No truly production and especially revenue critical dependency should go on the card. Have your lawyer/licensing person sign agreement with them with actual sla and customer support. If it’s not worth your time you shouldn’t complain when you loose it.
That's a great point. These cloud hosting companies don't make this a natural evolution though, because there's no human to talk to, you start tiny and increase your usage over time. But every company depending on something and paying serious money should have a specific agreement. I wonder if this could still happen though, even if you have a separate contract.
> These cloud hosting companies don't make this a natural evolution though, because there's no human to talk to
This is not true at all. Once you start spending real money on GCP or AWS, they will reach out to you. You will probably sign a support contract and have an account manager at that point. Or you might go with enterprise support where you have dedicated technical assets within the company that can help with case escalation, architecture review, billing optimization, etc.

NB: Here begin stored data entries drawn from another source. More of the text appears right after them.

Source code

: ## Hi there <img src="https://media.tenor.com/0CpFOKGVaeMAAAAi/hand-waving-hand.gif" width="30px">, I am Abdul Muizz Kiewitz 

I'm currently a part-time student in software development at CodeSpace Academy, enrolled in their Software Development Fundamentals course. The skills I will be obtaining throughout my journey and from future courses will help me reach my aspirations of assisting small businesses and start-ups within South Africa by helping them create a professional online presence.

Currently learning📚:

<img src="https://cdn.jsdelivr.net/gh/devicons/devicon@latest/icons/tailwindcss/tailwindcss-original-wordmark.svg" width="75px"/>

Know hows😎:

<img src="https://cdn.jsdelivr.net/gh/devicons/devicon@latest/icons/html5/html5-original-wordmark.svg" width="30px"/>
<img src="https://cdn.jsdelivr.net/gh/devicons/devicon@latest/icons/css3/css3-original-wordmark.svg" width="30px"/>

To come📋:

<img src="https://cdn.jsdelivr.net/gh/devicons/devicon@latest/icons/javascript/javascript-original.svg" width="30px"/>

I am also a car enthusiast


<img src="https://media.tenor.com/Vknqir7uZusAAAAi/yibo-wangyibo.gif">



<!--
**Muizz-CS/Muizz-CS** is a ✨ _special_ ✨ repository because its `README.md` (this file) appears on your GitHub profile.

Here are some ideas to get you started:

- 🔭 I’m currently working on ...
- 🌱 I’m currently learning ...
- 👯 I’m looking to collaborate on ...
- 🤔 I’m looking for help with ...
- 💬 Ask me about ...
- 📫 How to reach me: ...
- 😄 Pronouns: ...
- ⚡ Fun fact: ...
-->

It makes sense that would happen. So they just didn't have the contact info for the people here? Maybe they just were spending a little, but their whole business still depended on it.
There's a mismatch between how much you spend and how much business value is there. The spend for management systems of physical infrastructure like wind turbines is tiny relative to revenue compared to the typical pure software company, especially freemium or ad-driven stuff where revenue-to-compute ratio is very low. Calibrating for this wouldn't really be in Google's DNA.

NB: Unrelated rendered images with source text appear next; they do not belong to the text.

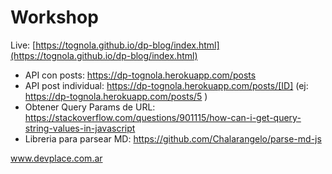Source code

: # Workshop

Live: [https://tognola.github.io/dp-blog/index.html](https://tognola.github.io/dp-blog/index.html)


- API con posts: https://dp-tognola.herokuapp.com/posts 
- API post individual: https://dp-tognola.herokuapp.com/posts/[ID] (ej: https://dp-tognola.herokuapp.com/posts/5 )
- Obtener Query Params de URL: https://stackoverflow.com/questions/901115/how-can-i-get-query-string-values-in-javascript 
- Libreria para parsear MD: https://github.com/Chalarangelo/parse-md-js 



www.devplace.com.ar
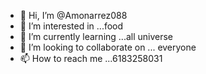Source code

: - 👋 Hi, I’m @Amonarrez088
- 👀 I’m interested in ...food
- 🌱 I’m currently learning ...all universe 
- 💞️ I’m looking to collaborate on ... everyone 
- 📫 How to reach me ...6183258031

<!---
Amonarrez088/Amonarrez088 is a ✨ special ✨ repository because its `README.md` (this file) appears on your GitHub profile.
You can click the Preview link to take a look at your changes.
--->
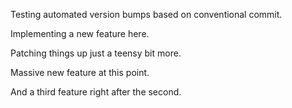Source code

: Testing automated version bumps based on conventional commit.

Implementing a new feature here.

Patching things up just a teensy bit more.

Massive new feature at this point.

And a third feature right after the second.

Amen to that. Once you reach 1,000 USD monthly you can switch to regular invoiced account (subjected to verification) and you have dedicated account manager.
> What if the card holder is on leave and is unreachable for three days? We would have lost everything — years of work — millions of dollars in lost revenue.
Indeed, presumably they were then also at the mercy of the credit card company cancelling or declining the card at the critical billing renewal moment.